- **Selected text**
**********
HTTPS¶
Every Uberspace comes with its own enforced HTTPS certificate. Your
external domains as well as the .uber.space default
domains, are automatically provided with a free certificate from
Let’s Encrypt. In combination with our default
security headers, this ensures that you and your
users always use a secure connection to prevent eavesdropping and injection of
unwanted content.
Let’s encrypt¶
We use lua-resty-auto-ssl to issue Let’s Encrypt certificates for every external domain that is connected to a Uberspace. This happens automagically when a domain (Host header) is first seen by our webserver. For privacy reasons every domain gets its own certificate. We also handle the renewal, certificates will be renewed if they expire in less than 30 days.
Certificate Access¶
Once a certificate has been generated, you can find all relevant files in ~/etc/certificates.
This includes your certificate chain - <domain>.crt - as well as the private
key - <domain>.key. If you do not make use of our webserver, you can copy
or directly use these files in your application. If you use PHP, static files or
web backends, we handle HTTPS for you and there is no need
to do anything.
Warning
Certificates issued by let’s encrypt have a short life of 90 days. We renew certificates when they are 60 days old. In practice, the provided files will change every 1-2 months.
Make sure to either restart your service once a month, or watch the files for changes and restart accordingly. Otherwise your service will use an outdated, invalid certificate.
**********
- **Brief 1**
In the Uberspace HTTPS page, rewrite the part between "This includes your" and "to do anything.", inclusive, swapping "webserver" for "web server".
- **Brief 2**
Using the Uberspace HTTPS page, mark each statement yes or no, and quote the words that decide it.
(a) A certificate is renewed once it has less than 30 days left before it expires.
(b) All domains connected to a Uberspace share a single certificate.
(c) Someone using PHP has to copy the certificate files into their application.
**********
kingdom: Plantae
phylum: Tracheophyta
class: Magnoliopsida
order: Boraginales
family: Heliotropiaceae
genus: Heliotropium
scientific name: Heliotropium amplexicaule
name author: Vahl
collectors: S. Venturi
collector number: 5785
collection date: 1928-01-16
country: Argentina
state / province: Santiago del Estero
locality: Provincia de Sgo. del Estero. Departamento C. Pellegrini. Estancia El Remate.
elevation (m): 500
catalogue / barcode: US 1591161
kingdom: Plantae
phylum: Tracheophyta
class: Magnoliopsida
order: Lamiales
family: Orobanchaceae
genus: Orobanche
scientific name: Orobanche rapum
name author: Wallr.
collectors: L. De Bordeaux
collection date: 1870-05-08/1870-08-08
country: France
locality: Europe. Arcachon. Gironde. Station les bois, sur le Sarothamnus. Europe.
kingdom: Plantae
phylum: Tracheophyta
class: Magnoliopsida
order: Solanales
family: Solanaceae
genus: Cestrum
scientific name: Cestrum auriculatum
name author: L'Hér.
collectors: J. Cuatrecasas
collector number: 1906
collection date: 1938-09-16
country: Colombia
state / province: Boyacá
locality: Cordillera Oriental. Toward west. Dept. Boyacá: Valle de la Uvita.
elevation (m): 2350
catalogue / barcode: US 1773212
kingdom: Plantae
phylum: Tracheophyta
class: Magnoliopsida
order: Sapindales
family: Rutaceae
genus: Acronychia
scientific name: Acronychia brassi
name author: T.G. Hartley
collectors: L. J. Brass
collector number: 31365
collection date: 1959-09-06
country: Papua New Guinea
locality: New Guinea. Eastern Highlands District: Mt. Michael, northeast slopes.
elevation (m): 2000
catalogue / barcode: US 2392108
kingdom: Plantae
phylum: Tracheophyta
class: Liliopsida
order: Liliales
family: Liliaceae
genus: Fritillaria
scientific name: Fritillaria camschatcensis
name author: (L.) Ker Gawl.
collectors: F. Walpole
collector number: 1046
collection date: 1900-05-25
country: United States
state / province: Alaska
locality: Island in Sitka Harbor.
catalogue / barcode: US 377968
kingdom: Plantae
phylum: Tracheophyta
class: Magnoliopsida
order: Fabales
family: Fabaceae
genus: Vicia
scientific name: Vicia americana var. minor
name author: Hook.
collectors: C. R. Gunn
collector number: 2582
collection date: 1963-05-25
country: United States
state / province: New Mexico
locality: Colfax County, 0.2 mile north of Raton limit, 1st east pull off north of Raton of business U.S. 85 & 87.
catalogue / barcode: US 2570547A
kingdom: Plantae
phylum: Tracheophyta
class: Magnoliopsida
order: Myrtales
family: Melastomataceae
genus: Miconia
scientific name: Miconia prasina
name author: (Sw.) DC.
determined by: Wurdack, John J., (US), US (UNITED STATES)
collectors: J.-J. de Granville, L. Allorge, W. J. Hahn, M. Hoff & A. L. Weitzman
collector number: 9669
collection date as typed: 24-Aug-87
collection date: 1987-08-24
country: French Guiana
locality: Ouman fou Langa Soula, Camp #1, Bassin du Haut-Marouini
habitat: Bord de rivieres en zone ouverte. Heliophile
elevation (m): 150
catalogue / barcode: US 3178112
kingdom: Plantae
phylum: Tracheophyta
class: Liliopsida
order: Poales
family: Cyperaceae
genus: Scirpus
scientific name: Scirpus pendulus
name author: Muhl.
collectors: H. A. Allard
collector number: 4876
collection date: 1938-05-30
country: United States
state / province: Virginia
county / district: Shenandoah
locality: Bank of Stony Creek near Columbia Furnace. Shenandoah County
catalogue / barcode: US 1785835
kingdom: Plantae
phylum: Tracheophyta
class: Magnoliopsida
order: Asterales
**********
- **Solution 1**
This includes your certificate chain - <domain>.crt - as well as the private
key - <domain>.key. If you do not make use of our web server, you can copy
or directly use these files in your application. If you use PHP, static files or
web backends, we handle HTTPS for you and there is no need
to do anything.

- **Solution 2**
(a) Yes: "certificates will be renewed if they expire in less than 30 days."
(b) No: "For privacy reasons every domain gets its own certificate."
(c) No: "If you use PHP, static files or web backends, we handle HTTPS for you"